* [WHAT THE TASK REQUIRES]: Omit the pictures. Print each entry below exactly.

* [EXTRACTED DATA]:

[Start of Attachment]

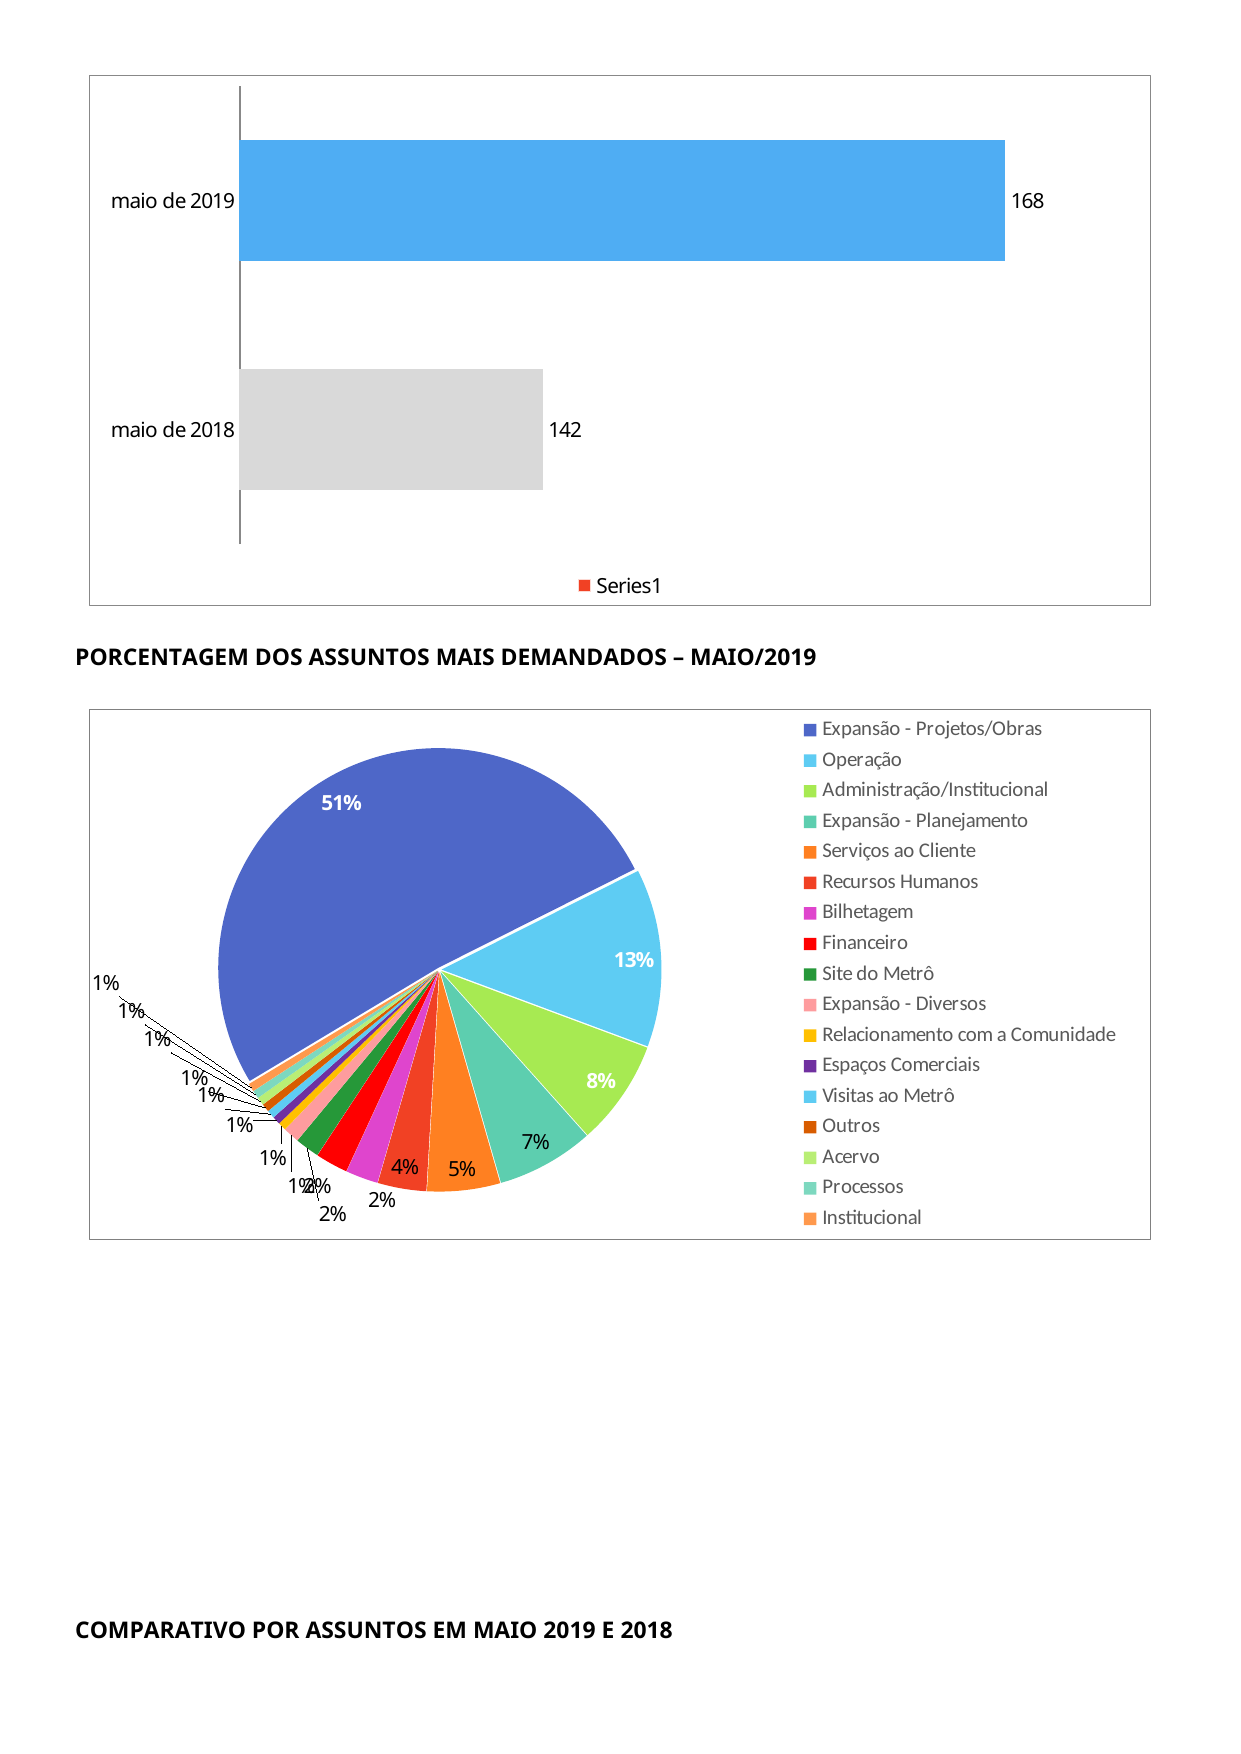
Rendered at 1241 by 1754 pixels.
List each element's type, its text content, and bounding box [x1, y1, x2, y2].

text COMPARATIVO POR ASSUNTOS EM MAIO 2019 E 2018 [75, 1614, 1165, 1645]
text PORCENTAGEM DOS ASSUNTOS MAIS DEMANDADOS – MAIO/2019 [75, 641, 1165, 672]
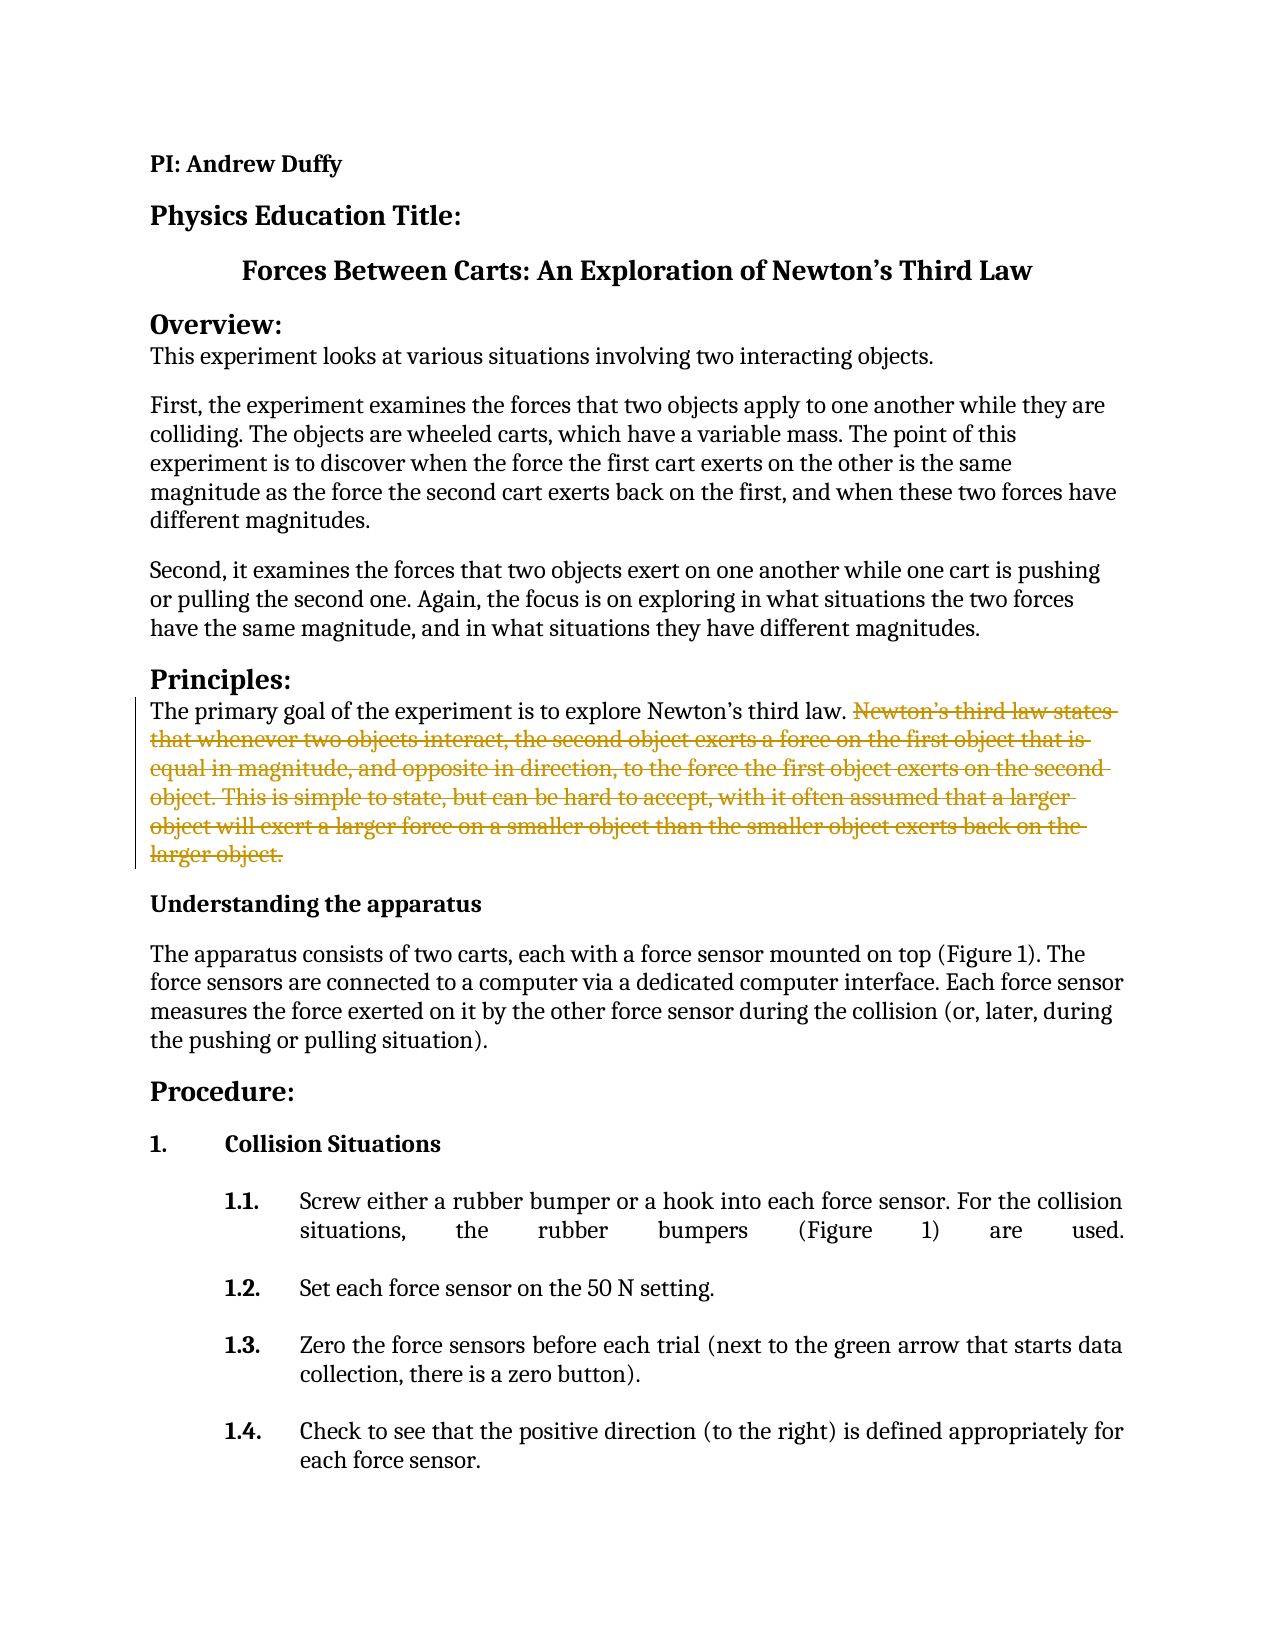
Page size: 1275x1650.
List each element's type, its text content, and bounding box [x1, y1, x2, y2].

text Forces Between Carts: An Exploration of Newton’s Third Law [150, 254, 1125, 287]
text Second, it examines the forces that two objects exert on one another while one cart is pushing or pulling the second one. Again, the focus is on exploring in what situations the two forces have the same magnitude, and in what situations they have different magnitudes. [150, 556, 1125, 642]
text Principles: The primary goal of the experiment is to explore Newton’s third law. [150, 663, 1125, 869]
list Zero the force sensors before each trial (next to the green arrow that starts data collection, there is a zero button). [225, 1331, 1125, 1388]
list Screw either a rubber bumper or a hook into each force sensor. For the collision situations, the rubber bumpers (Figure 1) are used. [225, 1187, 1125, 1273]
text First, the experiment examines the forces that two objects apply to one another while they are colliding. The objects are wheeled carts, which have a variable mass. The point of this experiment is to discover when the force the first cart exerts on the other is the same magnitude as the force the second cart exerts back on the first, and when these two forces have different magnitudes. [150, 391, 1125, 535]
text Procedure: [150, 1075, 1125, 1109]
text PI: Andrew Duffy [150, 150, 1125, 179]
text Physics Education Title: [150, 199, 1125, 233]
text Understanding the apparatus [150, 890, 1125, 919]
text The apparatus consists of two carts, each with a force sensor mounted on top (Figure 1). The force sensors are connected to a computer via a dedicated computer interface. Each force sensor measures the force exerted on it by the other force sensor during the collision (or, later, during the pushing or pulling situation). [150, 939, 1125, 1054]
list Check to see that the positive direction (to the right) is defined appropriately for each force sensor. [225, 1417, 1125, 1475]
list Collision Situations [150, 1130, 1125, 1158]
text Overview: This experiment looks at various situations involving two interacting objects. [150, 308, 1125, 371]
list Set each force sensor on the 50 N setting. [225, 1273, 1125, 1302]
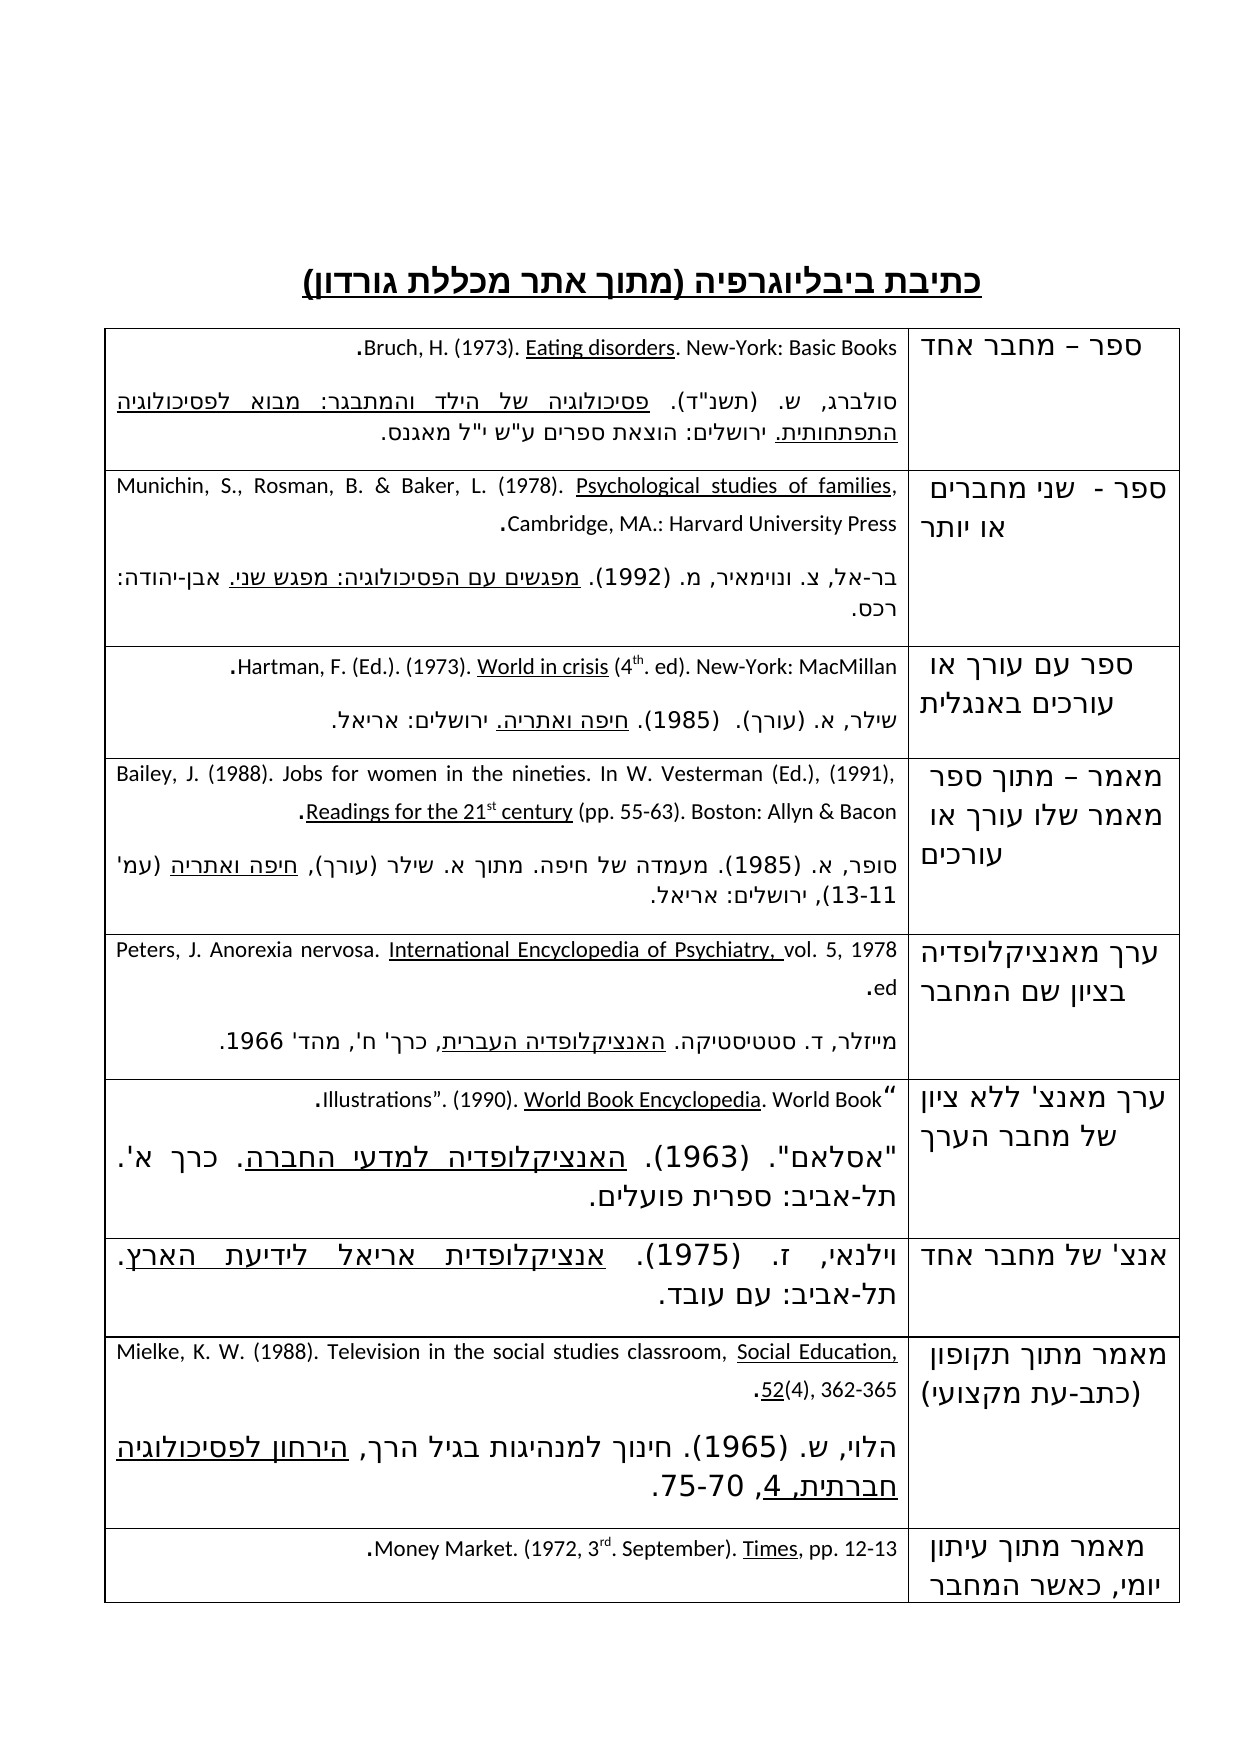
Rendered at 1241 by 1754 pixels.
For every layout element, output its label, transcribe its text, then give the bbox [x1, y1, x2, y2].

table_cell ערך מאנציקלופדיה בציון שם המחבר [909, 935, 1179, 1079]
table_cell “Illustrations”. (1990). World Book Encyclopedia. World Book. "אסלאם". (1963). האנציקלופדיה למדעי החברה. כרך א'. תל-אביב: ספרית פועלים. [106, 1080, 908, 1238]
table_cell ספר - שני מחברים או יותר [909, 471, 1179, 646]
table_header Bruch, H. (1973). Eating disorders. New-York: Basic Books. סולברג, ש. (תשנ"ד). פסיכולוגיה של הילד והמתבגר: מבוא לפסיכולוגיה התפתחותית. ירושלים: הוצאת ספרים ע"ש י"ל מאגנס. [106, 329, 908, 470]
table_cell Bailey, J. (1988). Jobs for women in the nineties. In W. Vesterman (Ed.), (1991), for the 21st century (pp. 55-63). : Allyn & Bacon. סופר, א. (1985). מעמדה של חיפה. מתוך א. שילר (עורך), חיפה ואתריה (עמ' 13-11), ירושלים: אריאל. [106, 759, 908, 934]
table_cell וילנאי, ז. (1975). אנציקלופדית אריאל לידיעת הארץ. תל-אביב: עם עובד. [106, 1239, 908, 1336]
table_cell אנצ' של מחבר אחד [909, 1239, 1179, 1336]
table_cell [909, 1529, 1179, 1602]
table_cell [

[End of Attachment]

* [OUTPUT OF THE TASK]:
Rendered at 1241 by 1754 pixels.
List each element's type, its text content, and bounding box [x1, y1, x2, y2].

text COMPARATIVO POR ASSUNTOS EM MAIO 2019 E 2018 [75, 1614, 1165, 1645]
text PORCENTAGEM DOS ASSUNTOS MAIS DEMANDADOS – MAIO/2019 [75, 641, 1165, 672]
Page size: 1275x1650.
List each element's type, its text content, and bounding box [x1, y1, x2, y2].

text Forces Between Carts: An Exploration of Newton’s Third Law [150, 254, 1125, 287]
text Second, it examines the forces that two objects exert on one another while one cart is pushing or pulling the second one. Again, the focus is on exploring in what situations the two forces have the same magnitude, and in what situations they have different magnitudes. [150, 556, 1125, 642]
text Principles: The primary goal of the experiment is to explore Newton’s third law. [150, 663, 1125, 869]
list Zero the force sensors before each trial (next to the green arrow that starts data collection, there is a zero button). [225, 1331, 1125, 1388]
list Screw either a rubber bumper or a hook into each force sensor. For the collision situations, the rubber bumpers (Figure 1) are used. [225, 1187, 1125, 1273]
text First, the experiment examines the forces that two objects apply to one another while they are colliding. The objects are wheeled carts, which have a variable mass. The point of this experiment is to discover when the force the first cart exerts on the other is the same magnitude as the force the second cart exerts back on the first, and when these two forces have different magnitudes. [150, 391, 1125, 535]
text Procedure: [150, 1075, 1125, 1109]
text PI: Andrew Duffy [150, 150, 1125, 179]
text Physics Education Title: [150, 199, 1125, 233]
text Understanding the apparatus [150, 890, 1125, 919]
text The apparatus consists of two carts, each with a force sensor mounted on top (Figure 1). The force sensors are connected to a computer via a dedicated computer interface. Each force sensor measures the force exerted on it by the other force sensor during the collision (or, later, during the pushing or pulling situation). [150, 939, 1125, 1054]
list Check to see that the positive direction (to the right) is defined appropriately for each force sensor. [225, 1417, 1125, 1475]
list Collision Situations [150, 1130, 1125, 1158]
text Overview: This experiment looks at various situations involving two interacting objects. [150, 308, 1125, 371]
list Set each force sensor on the 50 N setting. [225, 1273, 1125, 1302]
Rendered at 1241 by 1754 pixels.
For every layout element, output its label, transcribe its text, then give the bbox [x1, y1, x2, y2].

table_cell ערך מאנציקלופדיה בציון שם המחבר [909, 935, 1179, 1079]
table_cell “Illustrations”. (1990). World Book Encyclopedia. World Book. "אסלאם". (1963). האנציקלופדיה למדעי החברה. כרך א'. תל-אביב: ספרית פועלים. [106, 1080, 908, 1238]
table_cell ספר - שני מחברים או יותר [909, 471, 1179, 646]
table_header Bruch, H. (1973). Eating disorders. New-York: Basic Books. סולברג, ש. (תשנ"ד). פסיכולוגיה של הילד והמתבגר: מבוא לפסיכולוגיה התפתחותית. ירושלים: הוצאת ספרים ע"ש י"ל מאגנס. [106, 329, 908, 470]
table_cell Bailey, J. (1988). Jobs for women in the nineties. In W. Vesterman (Ed.), (1991), for the 21st century (pp. 55-63). : Allyn & Bacon. סופר, א. (1985). מעמדה של חיפה. מתוך א. שילר (עורך), חיפה ואתריה (עמ' 13-11), ירושלים: אריאל. [106, 759, 908, 934]
table_cell וילנאי, ז. (1975). אנציקלופדית אריאל לידיעת הארץ. תל-אביב: עם עובד. [106, 1239, 908, 1336]
table_cell אנצ' של מחבר אחד [909, 1239, 1179, 1336]
table_cell [909, 1529, 1179, 1602]
table_cell [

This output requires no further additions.